Claes Redestad claes.redestad at oracle.com
Sun Apr 28 21:34:29 UTC 2019


Hi Peter,

On 2019-04-28 22:14, Peter Levart wrote:
> Hi Claes,
> 
> On 4/28/19 8:24 PM, Peter Levart wrote:
>> Hi Claes,
>>
>> If you had just one prepend method shape:
>>
>>       static long prepend(long indexCoder, byte[] buf, String prefix, 
>> long value, String suffix) {
>>           if (suffix != null) indexCoder = prepend(indexCoder, buf, 
>> suffix);
>>           indexCoder = prepend(indexCoder, buf, value);
>>           if (prefix != null) indexCoder = prepend(indexCoder, buf, 
>> prefix);
>>           return indexCoder;
>>       }
>>
>> ...then you could make the construction logic bind either null or 
>> non-null constants for prefix/suffix and JIT would probably eliminate 
>> dead-code paths in generated code. Meaning that specialization would 
>> be performed by JIT instead of at link time. Perhaps this would have 
>> the same max. performance with simplified wiring logic...
>>
>> What do you think?
> 
> This is what I meant by "simplified wiring logic":
> 
> http://cr.openjdk.java.net/~plevart/jdk-dev/8222852_StringConcatOpt/webrev.02p/ 
> 
> 
> I haven't tried this though, but if it works correctly and if JIT 
> inlines the strategy for each call site, it should also eliminate the 
> dead code paths that are detected from null/non-null bound constants and 
> the end result should be equivalent machine code. But that's just in 
> theory...

thanks for picking this up and experimenting further with it!
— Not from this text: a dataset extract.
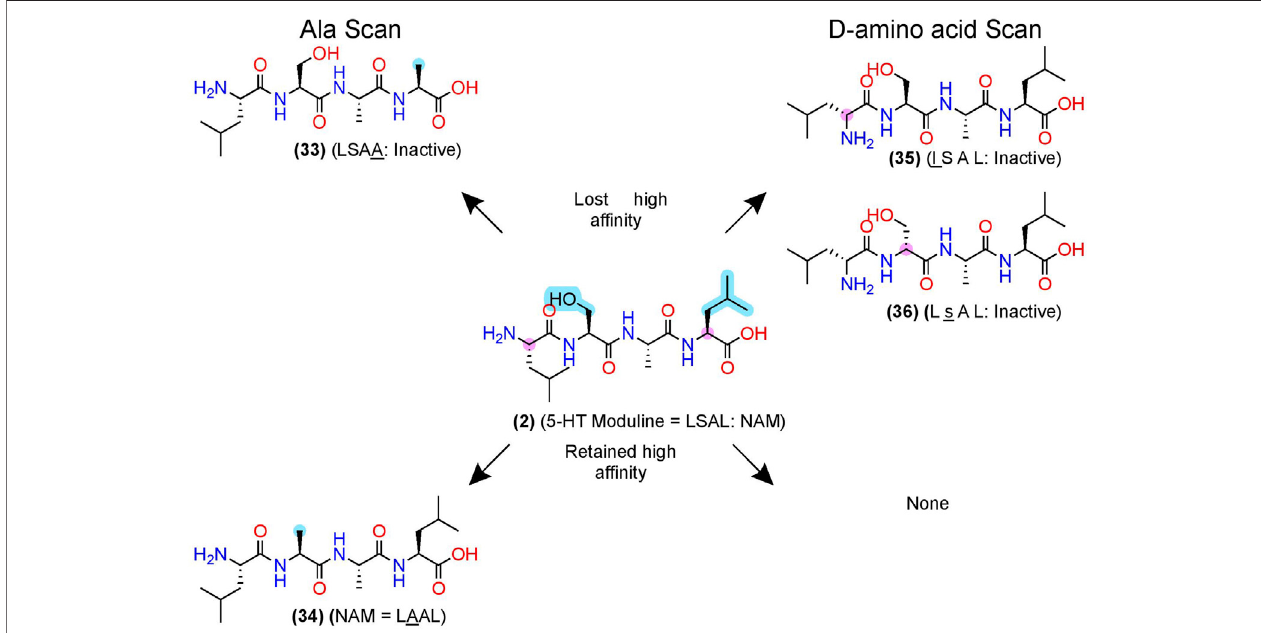
FIGURE7| D-aminoacidandalaninescansfora5HT 1B NAM — 5-HT-moduline. (Left) thekeypharmacophorefeaturesarehighlightedinyellowasdeterminedvia an alanine scan. (Right) D-amino acid scan. (Top) examples of modi fi cations that lost NAM function or (bottom) retained NAM activity. Structures from Plantefol et al. (1999). Uppercase letters indicate L-amino acids, and lowercase letters represent D-amino acids. The in-text compound number is bold (original name: activity). Sidechain pharmacophore features are labeled in cyan and backbone features labeled in pink. Figure was created with Chemdraw20.0.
I believe this would reduce the theoretical max number of prependers we
need to link from 28 to 7, and from 4 to 1 lambdas, which is nice, but
also a pretty limited gain in practice.

And that small gain might be eaten up by the fact every prepender would
be the result of binding 2 arguments (null or non-null) to a base
prepender MH. Binding operations aren't too expensive once the species
and LF classes needed has been loaded/generated, but they're not free,
so we want to avoid it if possible.

So I think we'd be trading a small, very limited overhead for a similar
but harder to estimate overhead elsewhere.

And I suspect we'd end up instances of the exact same shared LF class
with your patch and that we'd see profile pollution between call-sites
that would mean the JIT can't DCE the extra branches, which might
degrade performance somewhat when measuring something that mix say "foo" 
+ bar + bar and bar + "foo" + bar

I've cleaned up my continued experiments a bit, but won't be able to
get it through any more thorough testing until Tuesday:

http://cr.openjdk.java.net/~redestad/8222852/open.02_alt/

Due to the fact that String concatenation will require fewer species
classes in general - and since we decide what to pre-generate at build-
time based on the result of running a purpose-built utility - the static
size of lib/modules actually shrinks somewhat (~5Kb) with this patch.